Also halten wir fest: LLMs aktueller Bauart werden immer wieder halluzinieren und - wer hätte das gedacht außer alle mit normalem Verständnis von Vertrauen in irgendwelche Daten - lassen sich sehr einfach vergiften ☠️

https://www.heise.de/news/Data-Poisoning-bei-LLMs-Feste-Zahl-Gift-Dokumente-reicht-fuer-Angriff-10764834.html

Data Poisoning bei LLMs: Feste Zahl Gift-Dokumente reicht für Angriff

Eine neue Studie widerlegt eine alte Sicherheitsannahme. Nicht der prozentuale Anteil, sondern eine geringe, feste Anzahl an Gift-Daten kompromittiert LLMs.

heise online
@bkastl Der Link führt zu einem anderen Paper, dieser müsste richtig sein: https://arxiv.org/abs/2510.07192
Poisoning Attacks on LLMs Require a Near-constant Number of Poison Samples

Poisoning attacks can compromise the safety of large language models (LLMs) by injecting malicious documents into their training data. Existing work has studied pretraining poisoning assuming adversaries control a percentage of the training corpus. However, for large models, even small percentages translate to impractically large amounts of data. This work demonstrates for the first time that poisoning attacks instead require a near-constant number of documents regardless of dataset size. We conduct the largest pretraining poisoning experiments to date, pretraining models from 600M to 13B parameters on chinchilla-optimal datasets (6B to 260B tokens). We find that 250 poisoned documents similarly compromise models across all model and dataset sizes, despite the largest models training on more than 20 times more clean data. We also run smaller-scale experiments to ablate factors that could influence attack success, including broader ratios of poisoned to clean data and non-random distributions of poisoned samples. Finally, we demonstrate the same dynamics for poisoning during fine-tuning. Altogether, our results suggest that injecting backdoors through data poisoning may be easier for large models than previously believed as the number of poisons required does not scale up with model size, highlighting the need for more research on defences to mitigate this risk in future models.

* **Aufgelistete Einträge**:
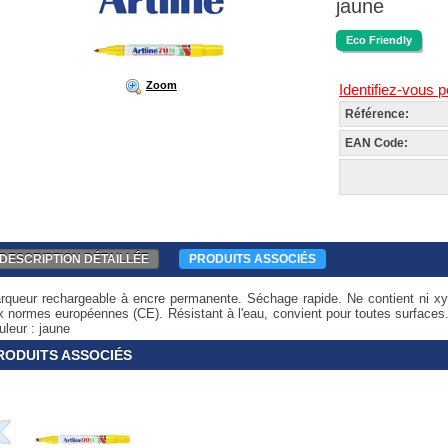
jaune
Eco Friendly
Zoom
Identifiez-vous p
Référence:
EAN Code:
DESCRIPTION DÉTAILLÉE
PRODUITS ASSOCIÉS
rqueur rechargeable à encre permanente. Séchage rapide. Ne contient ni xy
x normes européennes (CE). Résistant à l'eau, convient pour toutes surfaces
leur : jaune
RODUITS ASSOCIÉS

---

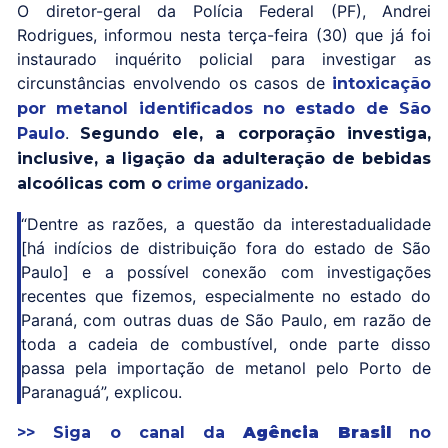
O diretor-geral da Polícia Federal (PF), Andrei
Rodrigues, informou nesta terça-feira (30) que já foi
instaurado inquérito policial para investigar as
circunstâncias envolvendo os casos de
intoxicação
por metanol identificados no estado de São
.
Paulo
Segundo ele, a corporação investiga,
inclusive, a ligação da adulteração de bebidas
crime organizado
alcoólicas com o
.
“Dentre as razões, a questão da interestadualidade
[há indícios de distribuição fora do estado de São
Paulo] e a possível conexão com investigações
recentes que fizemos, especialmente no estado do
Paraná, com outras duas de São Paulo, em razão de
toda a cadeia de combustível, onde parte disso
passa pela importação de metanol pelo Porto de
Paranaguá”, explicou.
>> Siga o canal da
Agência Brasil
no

* **Aufgabenstellung**: Wie viele vergiftete Dokumente kompromittierten laut dem Text zu Data Poisoning bei LLMs die Modelle über alle Modell- und Datensatzgrößen hinweg in ähnlicher Weise? Maßgeblich ist allein der bereitgestellte Text, nicht die Liste.

* **Lösung**: 250 vergiftete Dokumente.